Albert Charkin (1937–2017)
The collection is timed to the 80th birthday of A. S. Charkin (1937—2017), People’s Artist of the Russian Federation, a sculptor, an educator, and a prominent public figure.
Albert Serafimovich was born in the Tula Oblast, after serving in the Navy he came to Leningrad to go back to school. The entire destiny of Charkin was associated with the city on the Neva.
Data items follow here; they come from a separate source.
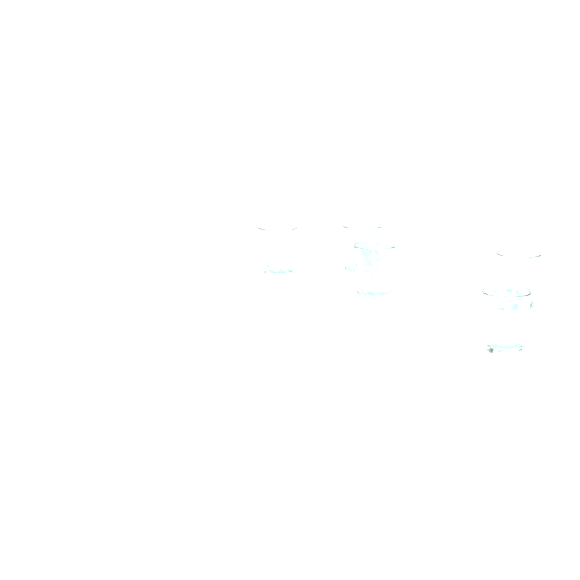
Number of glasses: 5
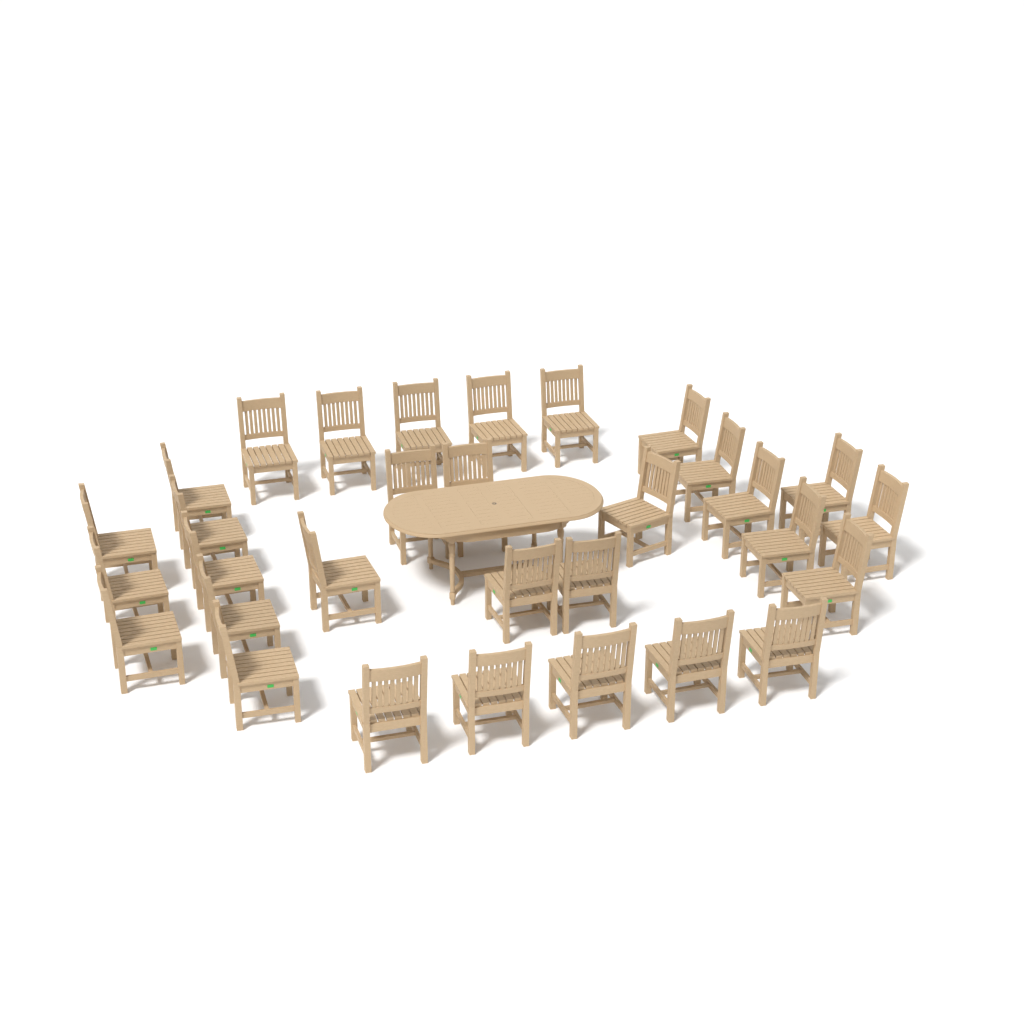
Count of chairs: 31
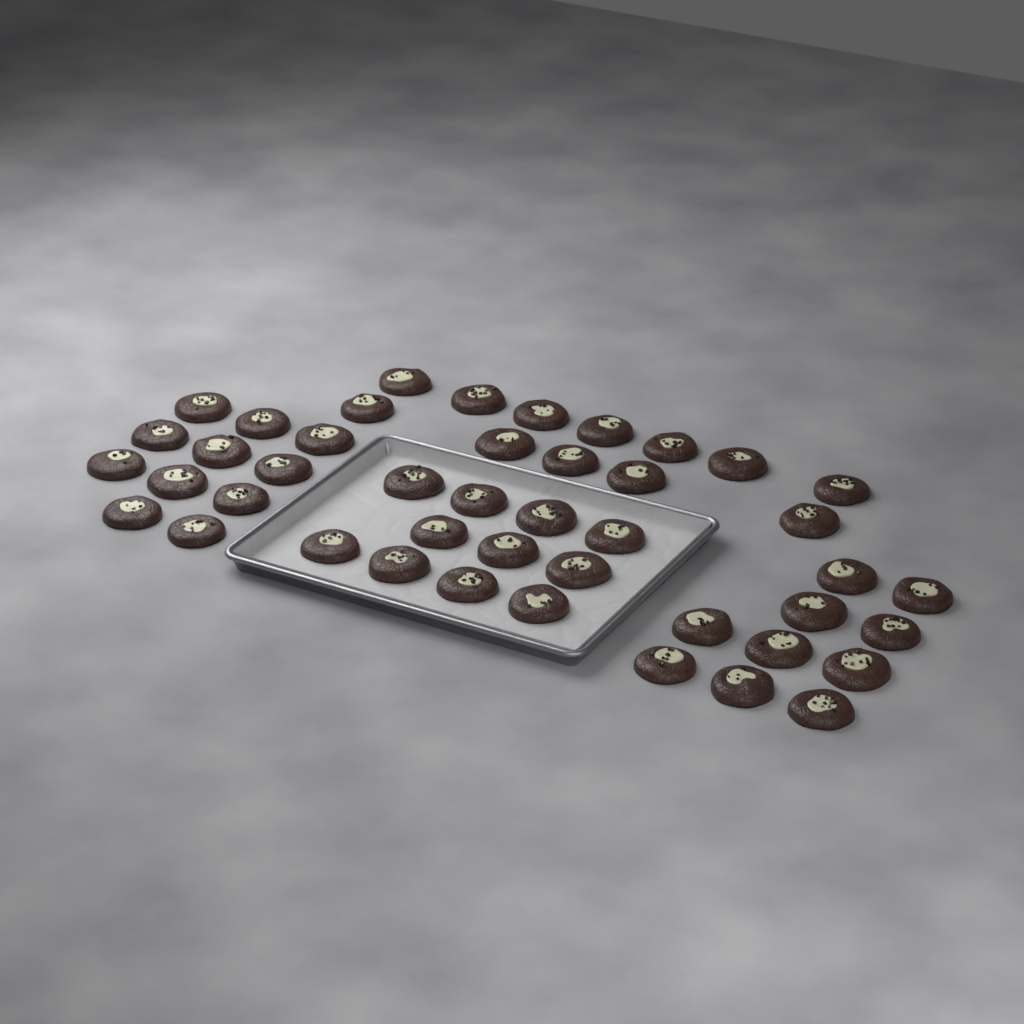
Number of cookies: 44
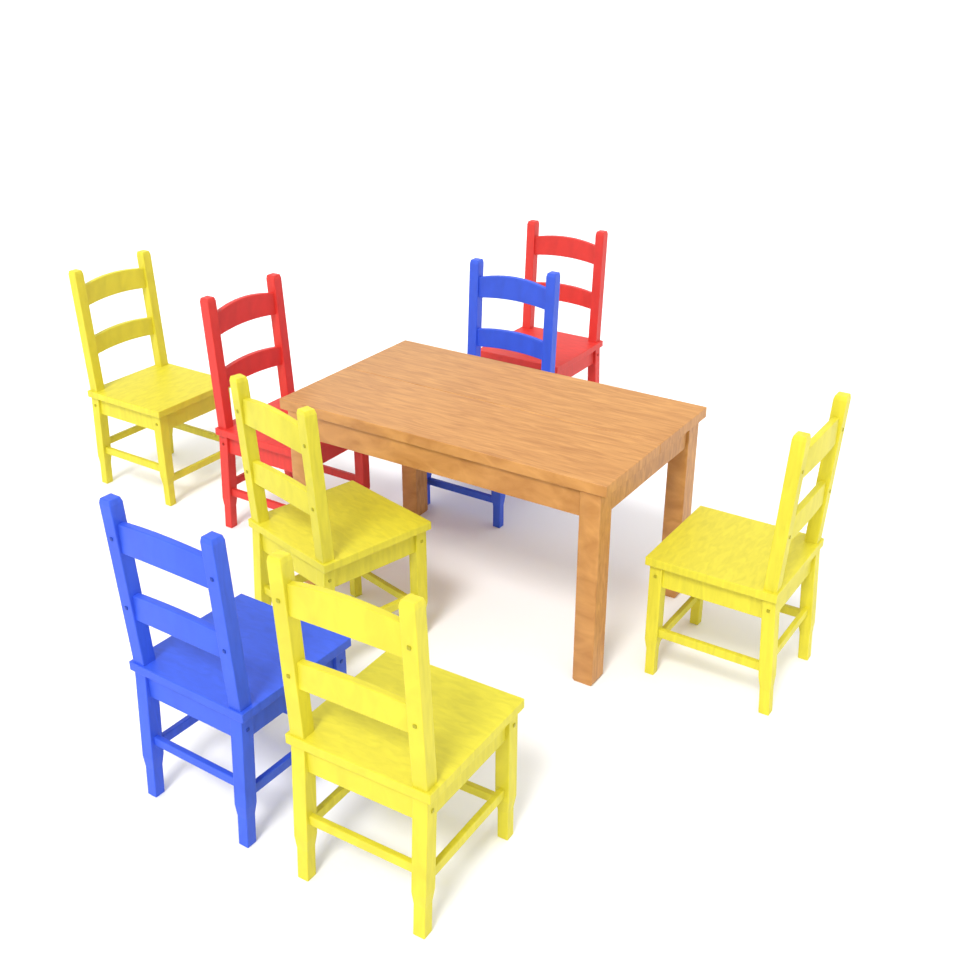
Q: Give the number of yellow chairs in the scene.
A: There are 4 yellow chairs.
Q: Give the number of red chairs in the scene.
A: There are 2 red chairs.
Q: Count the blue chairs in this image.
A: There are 2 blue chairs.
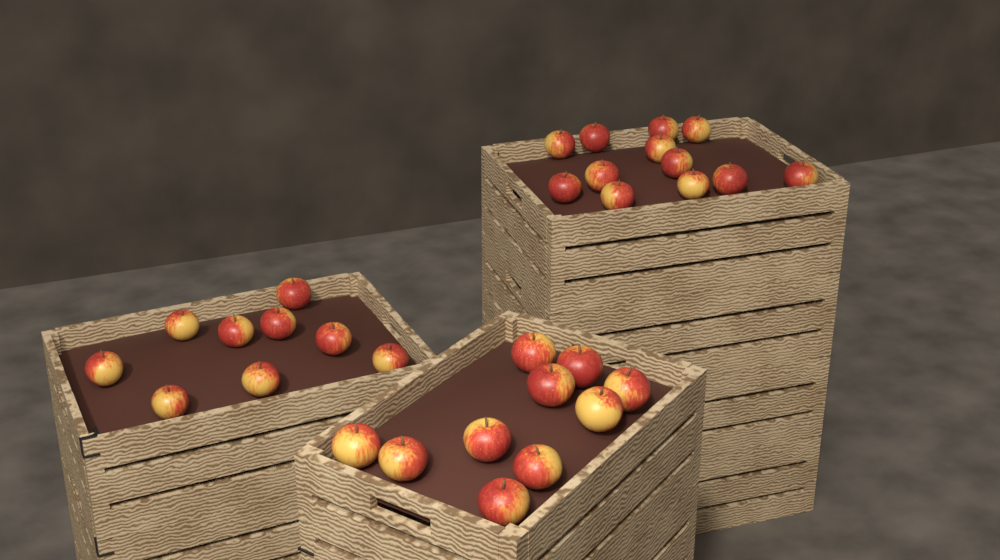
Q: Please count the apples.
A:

In 1972, a young sculptor was admitted to the Union of Artists of the USSR. From 1987 to 1996, he was elected a deputy chairman of the board of the St. Petersburg Branch of the Union of Artists of Russia (until 1991 — Leningrad Branch of the Union). From 2001 to 2010, A. S. Charkin — the rector of the St. Petersburg State Academic Institute of Painting, Sculpture and Architecture named after I. Y. Repin.
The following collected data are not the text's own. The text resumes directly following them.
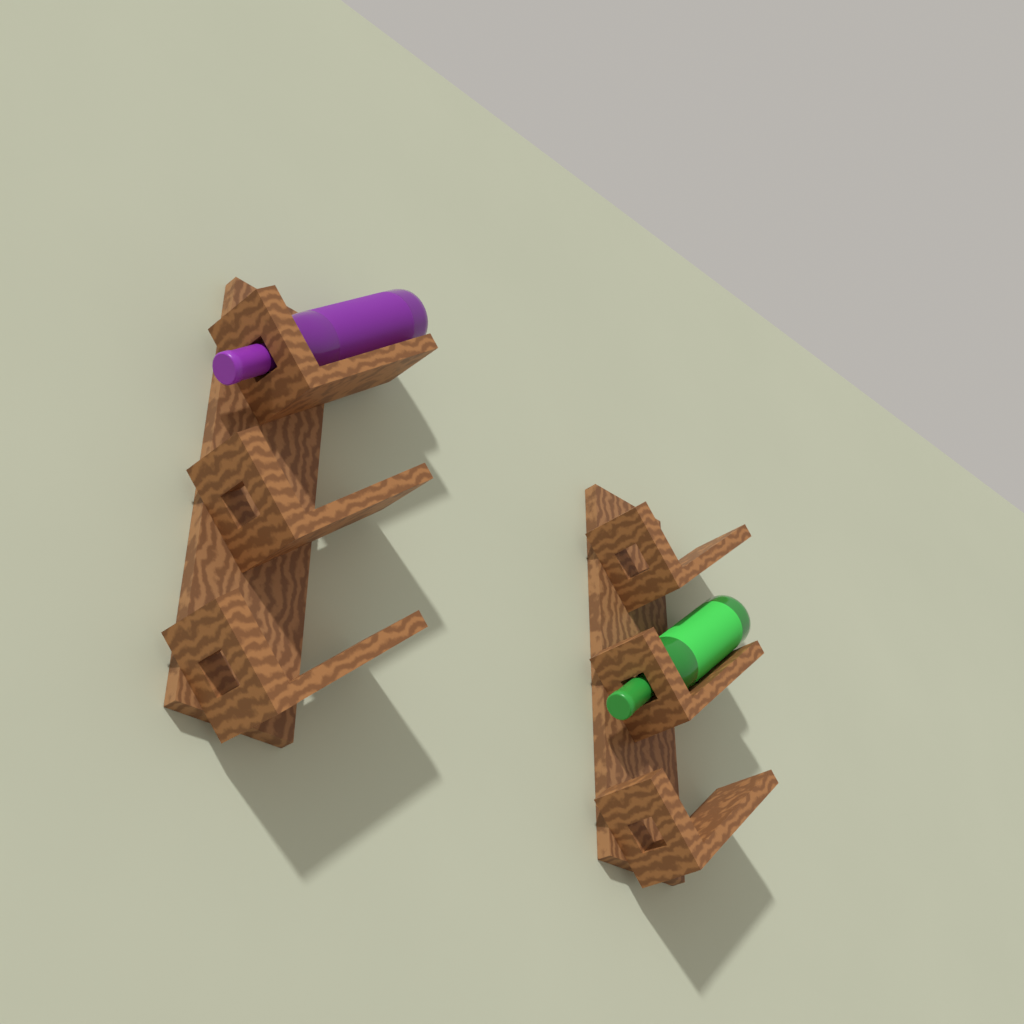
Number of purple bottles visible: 1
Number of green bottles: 1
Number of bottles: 2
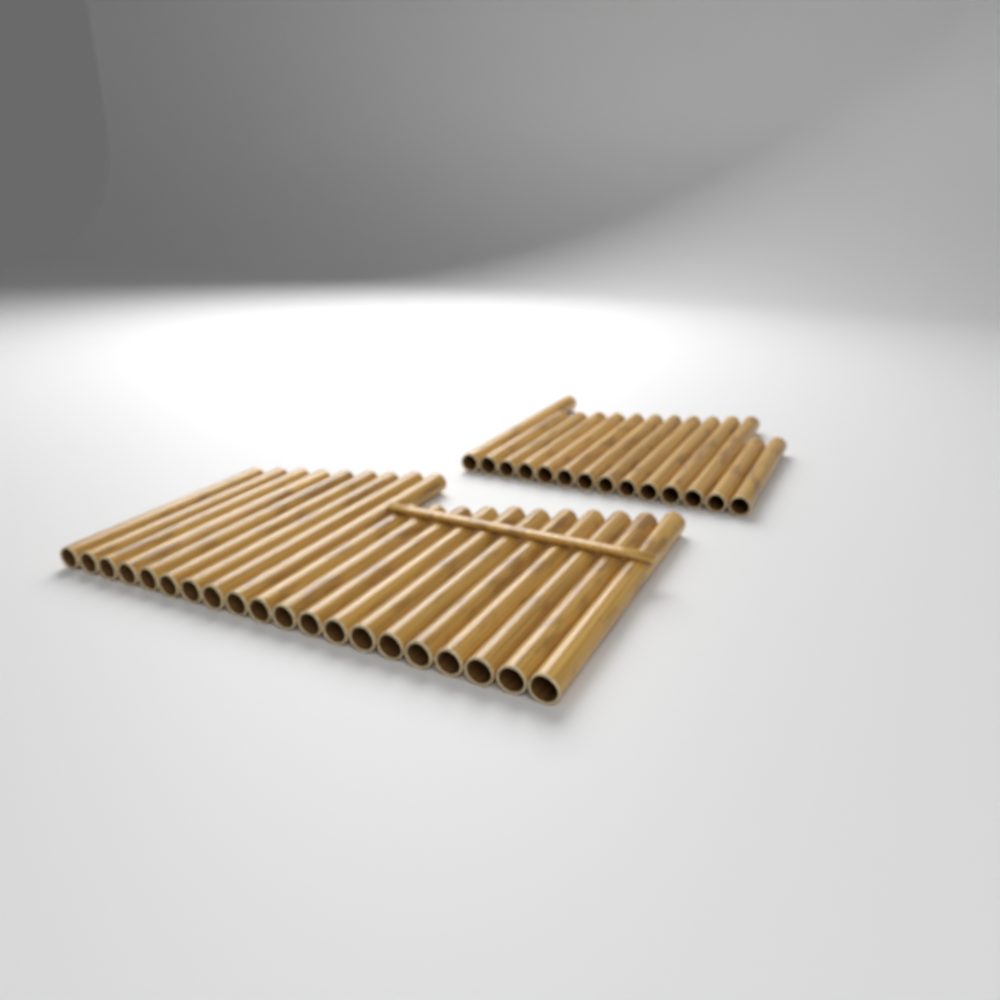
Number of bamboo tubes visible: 34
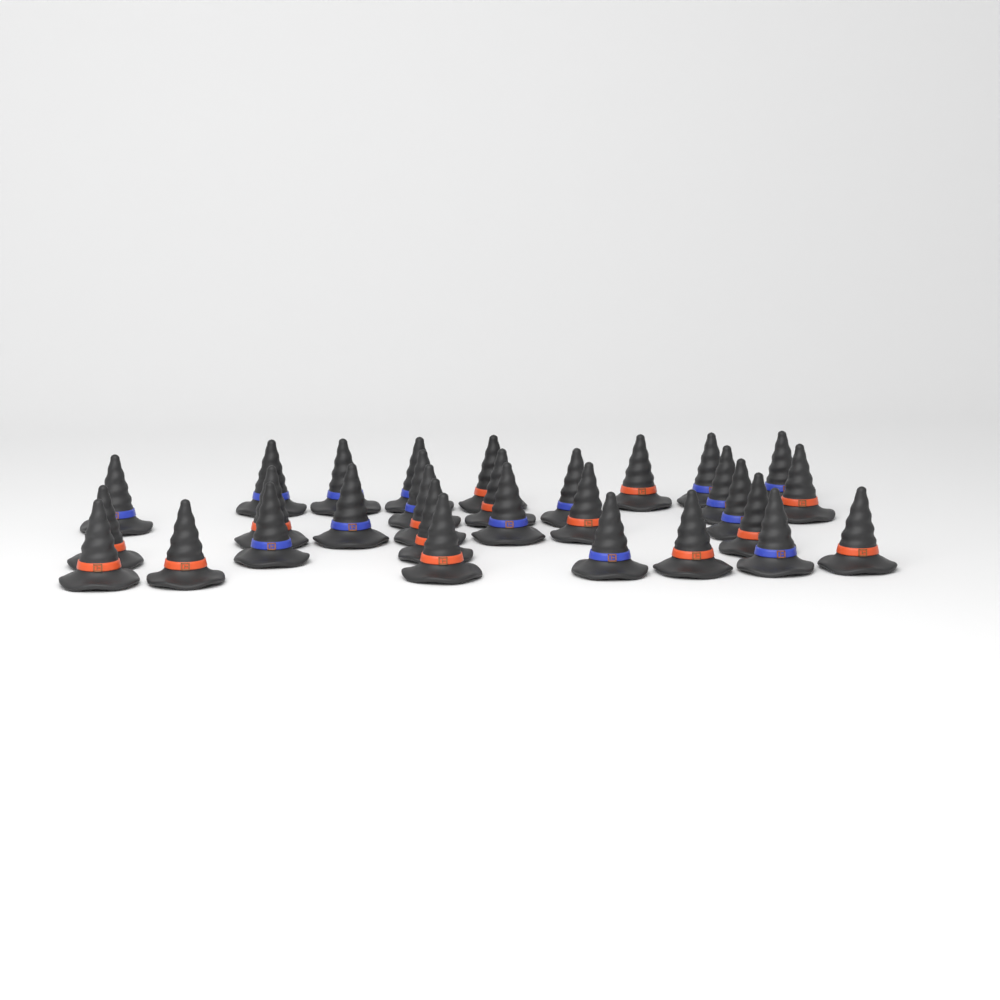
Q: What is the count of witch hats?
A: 30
Among the most known sculptor’s works are a monument to Peter I in the light hall of the Moscow Railway Station in St. Petersburg, a monument to S. Yesenin in the Tauride Garden, a portrait sculpture of V. Chkalov near the metro station “Chkalovskaya,” the bust of A. Gorchakov in the Alexander Garden, the sculpture of Gorodovoy — the 19th century city policeman of the Russian Empire tome at the intersection of Malaya Konyushennaya street and the Shwedsky Alleyway, as well as a monument to the Good Soldier Svejk on the Balkanskaya Square. The high reliefs of the work of A. S. Charkin, V. D. Sveshnikov and B. A. Petrov adorned the obelisk to the “Hero-City of Leningrad” on the Vosstaniya Square. The sculptor actively contributed into the creation and put the finishing touches on the monument to Alexander Nevsky on the square of the same name. Materials relating to many of the named monuments were included in the collection. A selection of rare photographs depicting sculptures of small forms is worthy of special attention.
The collection includes the digital copies of documents, photographs, newspaper articles, thank you letters, certificates of merit, diplomas and other materials.
Overall, the collection numbers 91 entries.
Current collection included materials courtesy of sculptor’s daughter Maria Charkina.